It’s that time of year where Christie’s auction house is again holding its prominent and prestigious “The Exceptional Sale” on July 8th. The sale shines a light onto the story of humanity’s relationship with mortality, the evolution of time, the animal kingdom, religion and science. Now more than ever, over this past year, many of us have looked for answers to these most fundamental problems - we have also sought solace and closure. The items offered in this very special auction speak directly to these questions, and that is why this trove of treasures gives me great excitement and pleasure.
Even though every individual piece in this collection is extraordinary, I wanted to share with you a few items that stood out most to me. I am particularly excited about this auction and its centrepiece drawing, Head of a Bear by Leonardo da Vinci. It almost blows my mind that this splendid drawing is a product of the man himself - but also the thought that it could be the possession of one extremely lucky person.

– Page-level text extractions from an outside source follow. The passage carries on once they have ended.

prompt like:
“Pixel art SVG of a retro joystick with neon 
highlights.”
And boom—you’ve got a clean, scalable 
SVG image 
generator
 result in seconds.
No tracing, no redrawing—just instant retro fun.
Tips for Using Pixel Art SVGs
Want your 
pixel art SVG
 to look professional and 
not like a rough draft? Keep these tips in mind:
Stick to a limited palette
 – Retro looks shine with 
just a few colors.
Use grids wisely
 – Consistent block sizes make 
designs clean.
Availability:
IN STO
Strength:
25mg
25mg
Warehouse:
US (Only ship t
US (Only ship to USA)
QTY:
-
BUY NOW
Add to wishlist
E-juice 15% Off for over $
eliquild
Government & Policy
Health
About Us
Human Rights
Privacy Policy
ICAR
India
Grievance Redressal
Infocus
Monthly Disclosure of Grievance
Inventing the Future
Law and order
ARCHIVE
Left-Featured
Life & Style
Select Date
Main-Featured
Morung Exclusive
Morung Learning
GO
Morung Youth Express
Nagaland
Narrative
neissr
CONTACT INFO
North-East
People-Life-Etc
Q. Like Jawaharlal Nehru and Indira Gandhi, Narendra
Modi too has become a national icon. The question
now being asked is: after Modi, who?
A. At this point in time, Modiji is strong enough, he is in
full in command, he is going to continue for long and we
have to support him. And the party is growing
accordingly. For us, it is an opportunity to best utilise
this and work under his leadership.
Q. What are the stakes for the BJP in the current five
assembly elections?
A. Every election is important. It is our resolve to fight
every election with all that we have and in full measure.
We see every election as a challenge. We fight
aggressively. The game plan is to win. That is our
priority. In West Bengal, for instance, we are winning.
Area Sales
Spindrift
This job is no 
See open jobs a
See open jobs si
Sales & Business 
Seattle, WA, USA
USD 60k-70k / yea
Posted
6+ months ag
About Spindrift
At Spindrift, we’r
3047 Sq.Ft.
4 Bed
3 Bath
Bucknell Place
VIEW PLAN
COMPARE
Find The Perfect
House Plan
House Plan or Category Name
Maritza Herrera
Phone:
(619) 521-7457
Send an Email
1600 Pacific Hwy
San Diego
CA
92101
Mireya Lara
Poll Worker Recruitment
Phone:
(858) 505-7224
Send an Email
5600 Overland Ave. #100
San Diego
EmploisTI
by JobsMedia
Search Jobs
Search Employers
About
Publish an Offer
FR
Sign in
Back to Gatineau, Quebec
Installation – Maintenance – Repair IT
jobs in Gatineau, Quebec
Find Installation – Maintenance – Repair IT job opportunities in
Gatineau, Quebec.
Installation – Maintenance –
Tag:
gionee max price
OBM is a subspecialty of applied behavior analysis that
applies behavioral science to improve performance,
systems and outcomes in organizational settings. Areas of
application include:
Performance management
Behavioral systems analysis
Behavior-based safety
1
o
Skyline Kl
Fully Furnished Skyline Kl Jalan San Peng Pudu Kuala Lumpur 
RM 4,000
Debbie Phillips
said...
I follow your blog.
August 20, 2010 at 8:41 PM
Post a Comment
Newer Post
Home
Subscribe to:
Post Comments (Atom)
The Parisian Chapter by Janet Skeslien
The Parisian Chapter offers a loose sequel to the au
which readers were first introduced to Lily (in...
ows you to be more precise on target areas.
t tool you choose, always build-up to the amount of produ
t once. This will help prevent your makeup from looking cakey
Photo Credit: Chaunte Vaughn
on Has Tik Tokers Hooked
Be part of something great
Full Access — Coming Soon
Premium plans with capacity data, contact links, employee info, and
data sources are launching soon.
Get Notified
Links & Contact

In no particular order, here are some special lots that stir me most.
An Egyptian Granite Head of Sekhmet, 1390 – 1352 B.C.
Sekhmet was the most important of Egypt’s leonine deities. Her name translates to ‘the female powerful one’ for she was the goddess who had the power to fight pestilence and function as a healing deity. Now, if only she was present today!

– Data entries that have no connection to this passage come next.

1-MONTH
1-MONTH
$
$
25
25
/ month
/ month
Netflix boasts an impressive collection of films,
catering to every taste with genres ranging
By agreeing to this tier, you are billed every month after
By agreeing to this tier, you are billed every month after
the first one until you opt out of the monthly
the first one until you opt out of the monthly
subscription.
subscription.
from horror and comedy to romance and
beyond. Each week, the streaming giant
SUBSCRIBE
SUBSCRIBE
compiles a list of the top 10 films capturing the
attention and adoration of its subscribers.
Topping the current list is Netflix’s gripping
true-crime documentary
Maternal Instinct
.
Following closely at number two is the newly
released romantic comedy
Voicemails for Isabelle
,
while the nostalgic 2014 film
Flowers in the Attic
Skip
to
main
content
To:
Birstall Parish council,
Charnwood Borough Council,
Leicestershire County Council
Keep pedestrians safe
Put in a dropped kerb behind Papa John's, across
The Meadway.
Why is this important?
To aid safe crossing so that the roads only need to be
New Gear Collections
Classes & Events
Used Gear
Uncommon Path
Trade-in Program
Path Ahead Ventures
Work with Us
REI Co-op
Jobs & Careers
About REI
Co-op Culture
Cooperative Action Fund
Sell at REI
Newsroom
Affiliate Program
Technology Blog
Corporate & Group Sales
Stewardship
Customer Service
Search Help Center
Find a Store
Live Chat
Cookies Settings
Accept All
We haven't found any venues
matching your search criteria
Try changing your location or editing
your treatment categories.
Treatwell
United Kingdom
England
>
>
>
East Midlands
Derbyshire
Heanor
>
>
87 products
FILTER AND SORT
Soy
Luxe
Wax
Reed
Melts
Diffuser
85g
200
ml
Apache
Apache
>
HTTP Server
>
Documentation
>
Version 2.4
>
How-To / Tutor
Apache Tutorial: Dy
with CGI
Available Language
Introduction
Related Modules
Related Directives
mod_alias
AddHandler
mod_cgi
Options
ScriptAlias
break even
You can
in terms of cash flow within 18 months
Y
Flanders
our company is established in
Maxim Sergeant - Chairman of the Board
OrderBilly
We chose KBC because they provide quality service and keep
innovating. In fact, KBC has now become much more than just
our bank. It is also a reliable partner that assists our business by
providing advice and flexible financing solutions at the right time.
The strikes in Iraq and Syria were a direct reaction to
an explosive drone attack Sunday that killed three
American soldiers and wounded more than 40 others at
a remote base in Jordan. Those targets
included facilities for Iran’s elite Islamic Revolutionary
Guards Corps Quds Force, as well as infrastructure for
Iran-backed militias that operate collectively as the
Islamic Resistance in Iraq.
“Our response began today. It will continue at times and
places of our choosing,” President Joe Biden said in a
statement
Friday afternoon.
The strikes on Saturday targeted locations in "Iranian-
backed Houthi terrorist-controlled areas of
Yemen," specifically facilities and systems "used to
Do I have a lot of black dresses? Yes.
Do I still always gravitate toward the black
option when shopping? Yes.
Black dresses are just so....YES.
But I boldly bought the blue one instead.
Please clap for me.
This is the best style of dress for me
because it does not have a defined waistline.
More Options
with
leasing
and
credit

This magnificent piece was once in the possession of Francois Lang, an avid collector of sculptures, paintings and works of art. Francois was from a colourful family of textile producers, bankers and art collectors, so you can see where his fascination originated.

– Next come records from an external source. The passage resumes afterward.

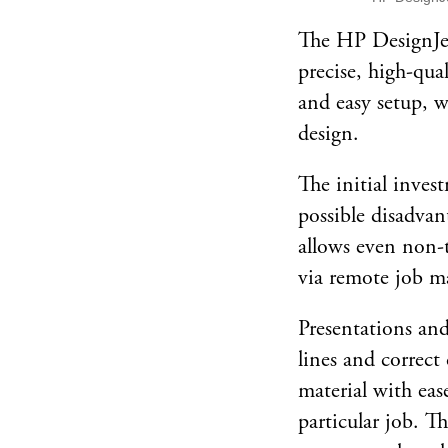
The HP DesignJet
precise, high-qua
and easy setup, w
design.
The initial invest
possible disadvan
allows even non-te
via remote job ma
Presentations and
lines and correct
material with eas
particular job. T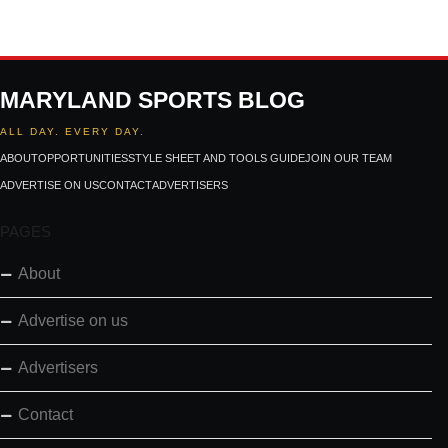
MARYLAND SPORTS BLOG
ALL DAY. EVERY DAY.
ABOUT
OPPORTUNITIES
STYLE SHEET AND TOOLS GUIDE
JOIN OUR TEAM
ADVERTISE ON US
CONTACT
ADVERTISERS
PAGES
About
Advertise on us
Advertisers
Contact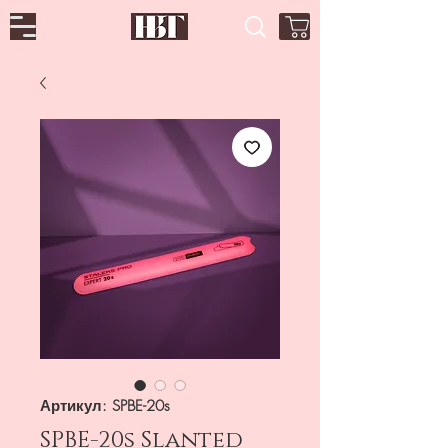
Артикул: SPBE-20s
SPBE-20s Slanted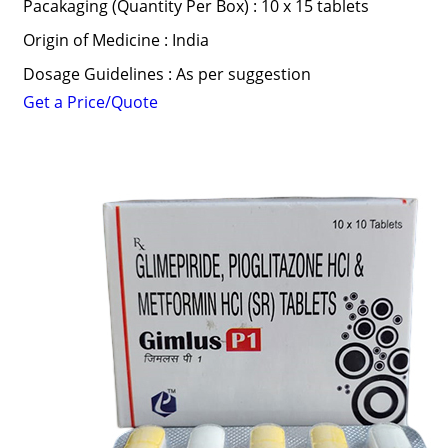
Pacakaging (Quantity Per Box) : 10 x 15 tablets
Origin of Medicine : India
Dosage Guidelines : As per suggestion
Get a Price/Quote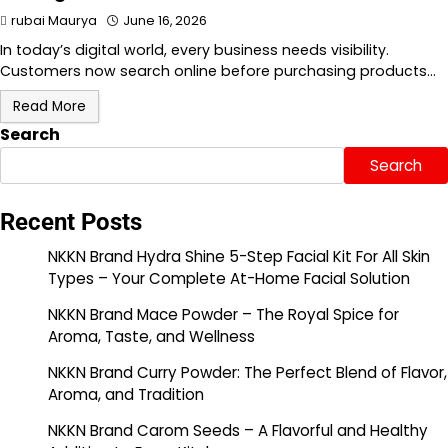
rubai Maurya
June 16, 2026
In today’s digital world, every business needs visibility.
Customers now search online before purchasing products…
Read More
Search
Search
Recent Posts
NKKN Brand Hydra Shine 5-Step Facial Kit For All Skin
Types – Your Complete At-Home Facial Solution
NKKN Brand Mace Powder – The Royal Spice for
Aroma, Taste, and Wellness
NKKN Brand Curry Powder: The Perfect Blend of Flavor,
Aroma, and Tradition
NKKN Brand Carom Seeds – A Flavorful and Healthy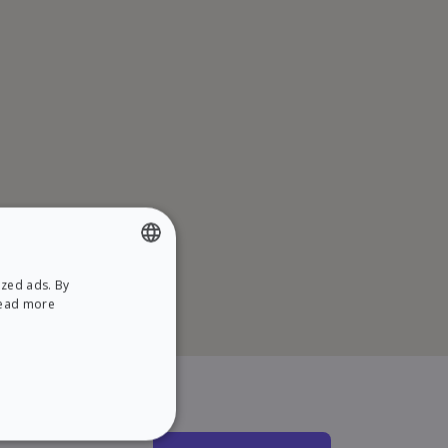
ized ads. By
ENGLISH
ead more
SPANISH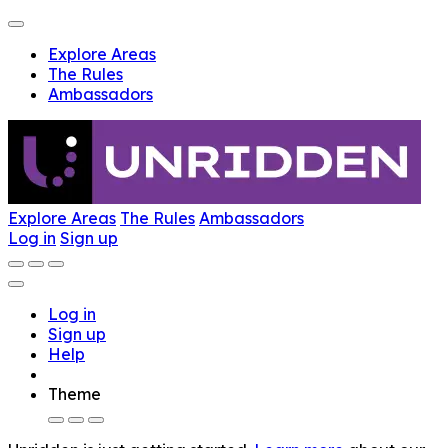
Explore Areas
The Rules
Ambassadors
Explore Areas
The Rules
Ambassadors
Log in
Sign up
Log in
Sign up
Help
Theme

A Monolithic Slice of Fukang Meteorite
A crescent slice of an extremely rare meteorite, the Fukang Meteorite is bejewelled with impressively sized crystals making it one of the most beautiful extra-terrestrial materials known. Found in the Gobi Desert, China, it is said to date back to the birth of the Solar System.
Isaac Newton, Revising His Magnum Opus
An autograph manuscript from 1694 with revisions to three sections of the first edition of the Philosphiae Naturalis Principia Mathmetica. This manuscript also contains additional notes made by Scottish mathematician and astronomer, David Gregory.
This is a vanishingly rare document, representing a high peak of civilization’s intellectual prowess.
Charles I Silver Inkstand, 1639
Created for Post Master General James Craggs, this exquisite and intricate silver dish has been painstakingly adorned with the most elaborate detailing representing Geometry, Arithmetic, Astronomy and Music. I am sure Newton would have loved it!
A Pair of George III Giltwood Armchairs, Attributed to Thomas Chippendale, 1775
In the Neoclassical style of Chippendale, these ‘French’ armchairs are designed with oval padded backs, guilloche carved frames headed by a wreathed rosette and arms with scrolled terminals. The chairs are said to have originally been made for Sir Charles Cocks, for his London home, and were subsequently in the ownership of Lady Henry Somerset, wife of Lord Henry Somerset, son of the 8th Duke of Beaufort.
Head of a Bear by Leonardo da Vinci (1452 – 1519)
Perhaps the most remarkable item in the entire collection. An exquisite demonstration of da Vinci’s mastery as a draughtsman. Only a handful of drawings of this nature were created by da Vinci and today it is only one of eight in private hands. This is an exceedingly precious article. It is said to have been based on a live bear held in captivity and bears during period were commonplace in Tuscany. The depiction is drawn in silverpoint, a tremendously difficult skill because mistakes made were tough to remove.
An Important Mexican Silver Gilt, Rock Crystal, Boxwood and Hummingbird Feather Pax, 1575
A carved boxwood depiction of The Virgin of Guadalupe in an architectural frame. The pax contains some of the richest and most symbolic materials native to Mexico. This piece is extremely significant due to its cultural and historical context in the unification of Spain and Mexico.
A South German Ormolu, Silver and Gilt Brass Quarter Striking Astronomical Table Clock, 1670
Created by Johannes Sommer The Younger in Augsburg, this sublime clock is an architectural feast featuring an obelisk finial, balustraded pagoda, two tiered bells, with flowerheads and foliage.
A Saxon Gold Mounted Hardstone Snuffbox, 1780
By Johann-Christian Neuber, Dresden, a master of the Neoclassical style most known for his hardstone pieces that came to be beloved by the enlightened aristocracy of the period. His creations were the perfect formulation of curiosity, craftsmanship and beauty.
The Emperors Cup,1845
One of nine magnificent trophies assembled by Hunt and Roskell, London, commissioned by Emperor Nicholas I of Russia following his visit to Ascot Races as the guest of Queen Victoria in 1844. To commemorate his visit, the Emperor generously donated 500 sovereigns for a piece of plate to be awarded each year as the principal prize for winning the Ascot Gold Cup. This spectacular lot is one of those cups.